= Morphett families of South Australia =

South Australian Morphett families include the children of Nathaniel Morphett and Mary Morphett (née Gliddon):
- Sir John Morphett (4 May 1809 – 7 November 1892), pioneer, landowner and President of the South Australian Legislative Council. He married Lady Elizabeth Fisher; their children include Hurtle Morphett and John Cummins Morphett.
- George Morphett (21 May 1811 – 19 October 1893), prominent lawyer and Member of Parliament for West Torrens

Other Morphett families figure prominently in the early history of the towns Clarendon, Truro and Quorn, but their relationship to the two politicians is yet to be established.
- Jeremiah Morphett (born c. 1783) and Ann (née Colegate) (28 November 1795 – 22 April 1869) they emigrated to South Australia aboard Trusty, arrived 15 May 1838. She died at Angle Vale, South Australia; Jeremiah died at "Hornbrook", Woodchurch, Kent. Their children included Jeremiah and Richard, who were pioneers of Clarendon, and known as its founders in 1846. They have been identified as cousins of John and George Morphett.
  - Jeremiah Morphett (c. 1817 – 19 April 1893) emigrated to Australia on the Trusty with his wife Mary (née Dawes), arriving 15 May 1838. Died in Richmond, Victoria.
  - Richard Morphett (c. 1822 – 15 July 1902) arrived in South Australia on the Taglioni on 13 October 1842; he married Lucy Du Rieu (ca.1825 – 1 September 1871?) (ca.1837 – 2 March 1920?) on 9 August 1843; arrived Clarendon 1845; lived at "Blackwood Lodge", Clarendon Farm. 1852; involved in Baptist church 1861, had vineyard 1864, wines 1866. The first meeting of Clarendon town council was held in his home. Their large family included Albert Louis Morphett (19 January 1867 – 29 March 1931), who wrote a gardening column for the Chronicle and George Arthur Morphett (1869 – 13 April 1941), who taught at Clarendon, Glenburnie, Mallala and Blackwood.
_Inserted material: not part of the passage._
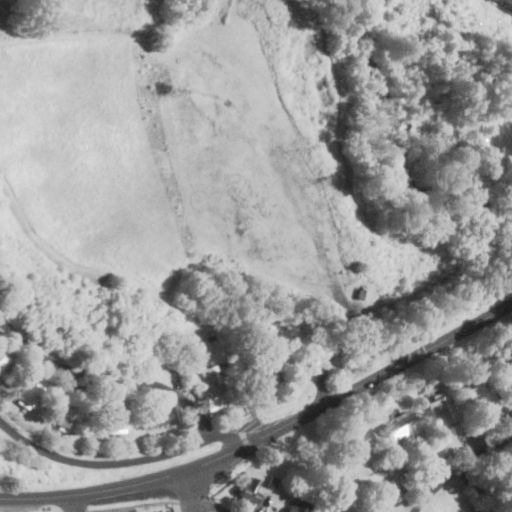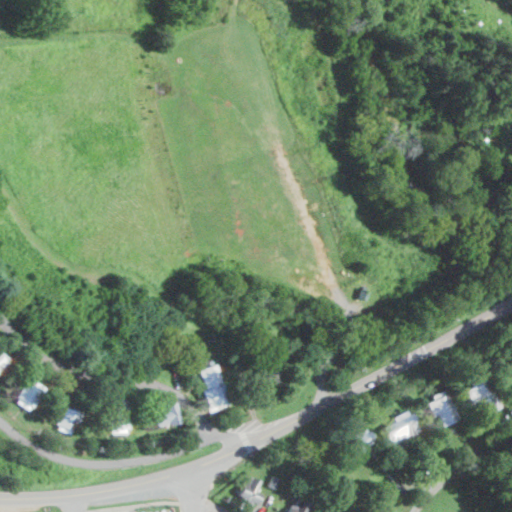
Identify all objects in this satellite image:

  - Frederick Morphett (c. 1833 – 20 December 1897) married Susannah Hardy (c. 1835 – 24 June 1911) on 18 April 1856 lived at Laura, then Quorn (where in 1878 they were the first settlers), then in 1885 left for Port Adelaide. Two sons, Frederick William Morphett (1856–1937) and Albert Ernest Morphett (April 1862 – 5 August 1954) worked at John Dunn's flour mills at Quorn, then Port Adelaide.
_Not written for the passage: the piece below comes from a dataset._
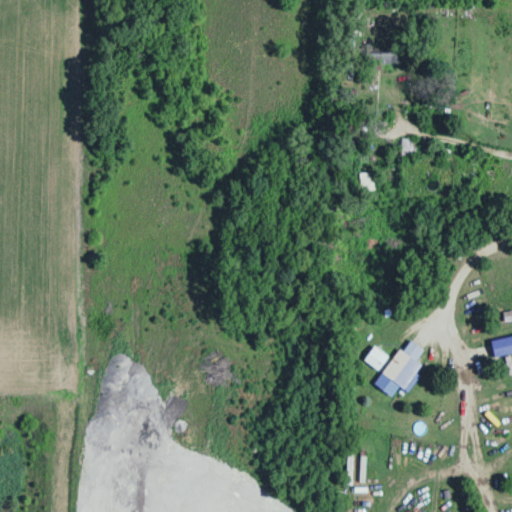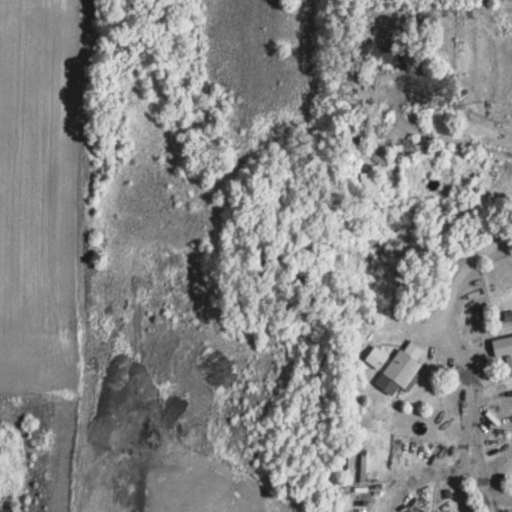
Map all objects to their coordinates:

- John and Elizabeth Morphett of Wittersham, near Tenterden, Kent, emigrated to South Australia on the on Isabella Watson, arrived 14 May 1846 and settled in the Clarendon area. They may have been related to the other Morphetts, as they originated from the region. Two sons were prominent in the Clarendon area: George Morphett (1820 – 17 September 1876), who died at Kooringa, and Robert Morphett (1822 – August 1872).
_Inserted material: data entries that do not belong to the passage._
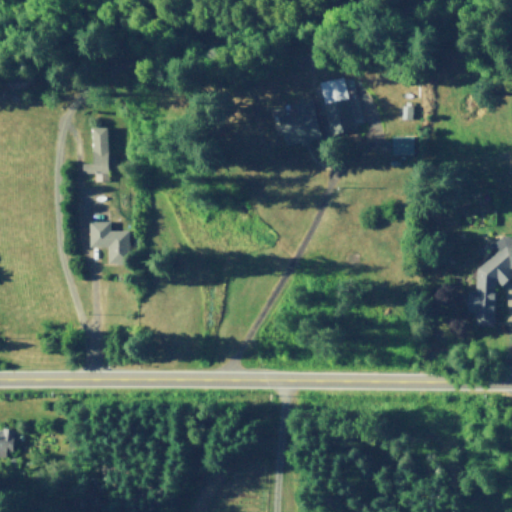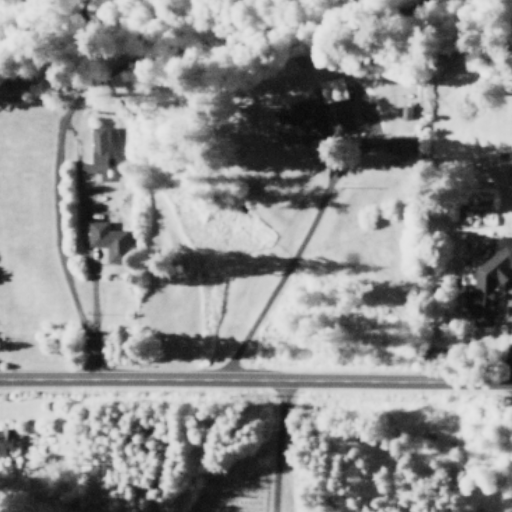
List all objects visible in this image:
building: (338, 103)
building: (301, 122)
building: (403, 142)
building: (100, 150)
road: (54, 210)
building: (110, 238)
building: (491, 279)
road: (255, 377)
building: (6, 441)
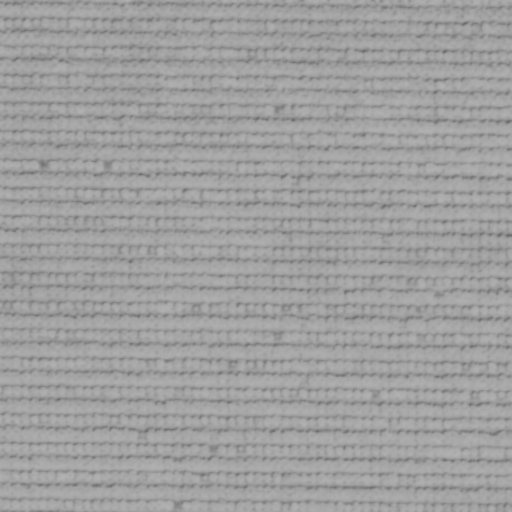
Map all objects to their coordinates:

- Joseph Morphett (c. 1821 – 14 October 1902) and his wife emigrated on the China, arriving in South Australia 14 December 1847 (John Morphett was on the same ship; his second trip to SA). He married Mary Ann Williams (c. 1823 – 6 December 1909) at Blakiston on 1 April 1850, settled at "Truro Vene" in Truro (she came from Truro, Cornwall, but there is no suggestion they named the town; it was already so named when they arrived). Some time before 1900 they moved to Morgan. His son Joseph Morphett jnr. (3 May 1851 – 28 August 1895) married Mary Smith (c. 1863 – 24 July 1905) on 20 April 1888, lived at Morgan.